A descendants trust is an arrangement that can protect your family’s wealth for generations to come. The protection and preservation of family wealth has always been one of the main motivators of establishing a trust. To ensure that your children and grandchildren will be able to live and enjoy a comfortable life when you are long gone is a desire that every parent or grandparent has.
Establishing a descendants trust aims to serve that specific goal by facilitating the transfer of wealth from one generation to another. A descendants trust is a long-term trust that could be used by families with considerable wealth to avoid liability for transfer taxes.
For one to have a better understanding of what a descendants trust is, we will be looking into its concept, purpose, and legal effects.
A descendants trust, which is also known as a “wealth trust,” is a type of irrevocable trusts whose defining feature is its purpose and duration.
The purpose of a descendants trust is wealth transfer and preservation in favor of future generations. In order to serve its purpose, it is then necessary for it to last for a long time. As such, this type of trust usually has a very long duration. In fact, in some states, they can theoretically go on forever or be set up in such a way that it would last for a thousand years.
Moreover, a descendants trust is also a type of an irrevocable trust. Hence, the terms and provisions of a descendants trust can no longer be changed by the grantor. For instance, once the beneficiary is identified and selected in the irrevocable trust, the grantor would no longer have the power to change the designation later on. In other words, you are no longer allowed to change your mind about it. Thus, it would be as if the grantor has parted of whatever assets or property he has transferred in the irrevocable trust in favor of the beneficiary.
As mentioned before, there are states that allow a descendants trust to go on forever or have perpetual existence. Some states like New York, however, still maintains a “rule against perpetuities” which limits the duration of the existence of a trust.
Under New York state law, for example, a descendants trust can survive for another 21 years even after the death of the last person (belonging to a class of people selected by the grantor) for whom the trust was set up for.

+-------+

▸ **EXERCISE REQUIREMENTS**:
Pick up the text on descendants trusts after its last sentence and write the next part. The data that comes next is separate material and is not part of the text on descendants trusts.

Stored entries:
+-------+

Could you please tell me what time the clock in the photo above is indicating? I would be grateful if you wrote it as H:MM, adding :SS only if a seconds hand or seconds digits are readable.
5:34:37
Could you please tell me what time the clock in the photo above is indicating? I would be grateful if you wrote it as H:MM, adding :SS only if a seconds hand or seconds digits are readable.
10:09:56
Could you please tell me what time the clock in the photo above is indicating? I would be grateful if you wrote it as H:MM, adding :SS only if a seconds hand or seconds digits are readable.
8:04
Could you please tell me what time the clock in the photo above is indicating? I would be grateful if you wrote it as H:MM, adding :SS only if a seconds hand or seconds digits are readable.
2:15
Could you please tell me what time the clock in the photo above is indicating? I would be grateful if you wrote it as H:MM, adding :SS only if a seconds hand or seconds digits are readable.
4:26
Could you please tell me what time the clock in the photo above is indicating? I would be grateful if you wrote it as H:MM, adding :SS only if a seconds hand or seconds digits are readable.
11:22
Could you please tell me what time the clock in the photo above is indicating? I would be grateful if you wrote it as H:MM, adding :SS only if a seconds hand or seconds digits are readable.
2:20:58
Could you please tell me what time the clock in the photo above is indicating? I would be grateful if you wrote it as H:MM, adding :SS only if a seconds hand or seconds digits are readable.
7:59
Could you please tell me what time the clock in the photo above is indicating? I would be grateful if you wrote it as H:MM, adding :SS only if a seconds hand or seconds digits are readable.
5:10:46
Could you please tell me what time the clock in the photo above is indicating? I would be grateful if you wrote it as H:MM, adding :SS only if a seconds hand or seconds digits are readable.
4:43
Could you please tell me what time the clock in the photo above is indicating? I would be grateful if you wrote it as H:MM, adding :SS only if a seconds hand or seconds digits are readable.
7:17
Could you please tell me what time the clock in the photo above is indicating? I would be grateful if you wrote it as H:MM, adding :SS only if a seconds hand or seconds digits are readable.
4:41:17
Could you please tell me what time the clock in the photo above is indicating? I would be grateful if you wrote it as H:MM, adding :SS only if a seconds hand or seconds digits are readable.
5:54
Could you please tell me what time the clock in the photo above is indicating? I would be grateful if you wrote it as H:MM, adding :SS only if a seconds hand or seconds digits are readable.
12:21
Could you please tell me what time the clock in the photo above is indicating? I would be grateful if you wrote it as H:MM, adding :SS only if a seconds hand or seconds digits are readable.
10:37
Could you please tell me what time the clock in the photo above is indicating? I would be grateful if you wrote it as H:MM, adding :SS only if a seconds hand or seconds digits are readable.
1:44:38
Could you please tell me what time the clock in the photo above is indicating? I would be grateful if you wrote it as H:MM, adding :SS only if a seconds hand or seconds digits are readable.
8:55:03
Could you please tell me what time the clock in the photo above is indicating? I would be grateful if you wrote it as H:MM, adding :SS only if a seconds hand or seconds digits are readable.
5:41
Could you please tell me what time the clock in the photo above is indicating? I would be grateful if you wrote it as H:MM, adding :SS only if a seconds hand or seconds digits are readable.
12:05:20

+-------+

▸ **REPLY**:
Of course, preserving wealth and transferring it to the next generation would require the avoidance of taxes. This is what a descendants trust or legacy is obviously for. Hence, the most common purpose of establishing a descendants trust is to take advantage of its tax benefits such as:
1. Exemption from generation-skipping transfer tax (GSTT). The Internal Revenue Code imposes a federal tax known as a generation-skipping transfer tax (GSTT) which is levied on the transfer of assets to a descendant who is one generation below the grantor, as in the case of a grandparent gifting a grandchild. The tax is also applicable when the grantor gifts or transfers his assets to any person who is more than 37.5 years younger than he/she is. Also note that the GSTT is imposed on top of the federal gift and estate taxes.
Ordinarily, estate taxes would have to be paid when the grantor (e.g., a grandparent) passes assets and properties to their children when they die. Those assets and properties would also be subject to estate taxes when the grantor’s children die and pass it down to their own children (the grandchildren). Normally, this could be avoided if the grandparent would just gift the assets directly to the children or the “skip person.” But with the imposition of the GSTT, this method is no longer viable since it levies a considerable amount for the said gift to make up for the estate taxes that were not paid or collected (due to the fact that the assets did not pass through the parents).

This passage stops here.